Im seit 30 Jahren ungeklärten Mordfall an der damals 18 Jahre alten Münchner Rucksack-Touristin Inga Maria H. gibt es eine Spur. Die nordirische Polizei hat am Pfingstmontag bei Loughguile in der Grafschaft Antrim zwei 58 und 61 Jahre alte Männer festgenommen. Sie stehen offenbar im Verdacht, mit dem Mord an der jungen Frau etwas zu tun zu haben. Am Dienstag sind beide gegen Kaution wieder freigekommen. Weitere Ermittlungen stünden noch aus, schrieb der Police Service Northern Ireland (PSNI) am Dienstag auf Twitter.

Die junge Haidhausenerin Inga Maria H. reiste im Frühjahr 1988 durch England, Schottland und Nordirland. Ermittler schließen nicht aus, dass sie auf der nur zweistündigen Überfahrt mit der Fähre von Cairnryan nach Larne am 6. April ihren späteren Mörder kennenlernte. Vierzehn Tage später wurde die Leiche der Schülerin in einem Wald bei Ballycastle entdeckt. Die junge Frau war vergewaltigt worden. Anschließend hatten ihr der oder die Täter das Genick gebrochen und den Körper im Unterholz versteckt. Der Fundort der Leiche ist nur 18 Kilometer von dem Ort entfernt, an dem am Montag die beiden Verdächtigen von Beamten der Serious Crime Branch festgenommen wurden, aber 60 Kilometer weit weg vom Fährhafen. Wie, wann und warum die junge Münchnerin nach Ballycastle reiste, ist bis heute eine der offenen Fragen.

Der Leiter der nordirischen Ermittler, Detective Chief Superintendent Raymond Murray, hatte bereits vor einem Jahr angedeutet, dass die Polizei mehreren neuen Spuren nachgehe. Die Ermittlungen konzentrierten sich demnach vor allem auf Personen, die zusammen mit Inga Maria H. an Bord der Fähre gewesen waren. Allerdings sind die Passagierlisten laut Polizei unvollständig. Einem der bis dahin größten DNA-Massentests in Nordirland unterzogen sich rund 2000 Männer. Auch in Schottland wurden die Ermittler aktiv.

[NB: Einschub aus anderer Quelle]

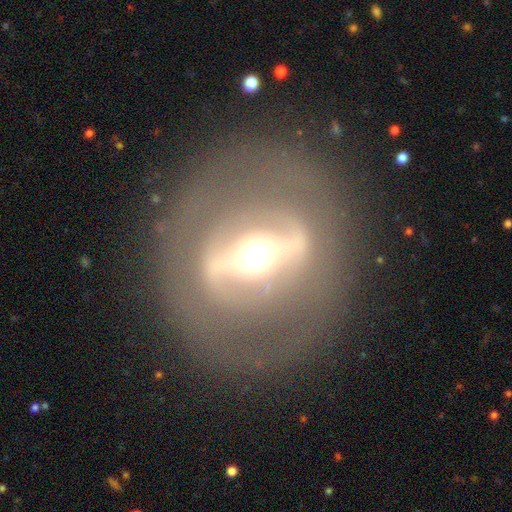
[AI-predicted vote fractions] Q: Smooth or featured?
A: featured or disk (79%); runner-up: smooth (14%)
Q: Edge-on disk?
A: no (79%); runner-up: yes (21%)
Q: Bar?
A: strong (78%); runner-up: weak (14%)
Q: Spiral arms?
A: no (71%); runner-up: yes (29%)
Q: Bulge size?
A: moderate (64%); runner-up: small (18%)
Q: Merging?
A: none (81%); runner-up: minor disturbance (10%)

Murray schließt nicht aus, dass die Tat möglicherweise von mehreren Männern gemeinsam verübt wurde. Er zeigt sich überzeugt, dass es Mitwisser gibt, eventuell sogar in der Familie des Täters. Diese sollten ihr Gewissen erleichtern, sagte er am 30. Jahrestag der Tat - die Angehörigen der Toten hätten ein Recht darauf. Daraufhin gingen rund 30 neue Hinweise aus der Bevölkerung ein. Vor drei Wochen veröffentlichte die Schwester des Opfers einen Brief, in dem sie mögliche Mitwisser um Aufklärung bat: "Sonst wird die Seele meiner Schwester niemals Ruhe finden", schrieb Friederike L.

Bereits vor zwei Jahren hatte die nordirische Polizei nach Angaben örtlicher Medien einen Mann im Zusammenhang mit dem Mord festgenommen und befragt, ihn später aber wieder ohne Anklage auf freien Fuß gesetzt.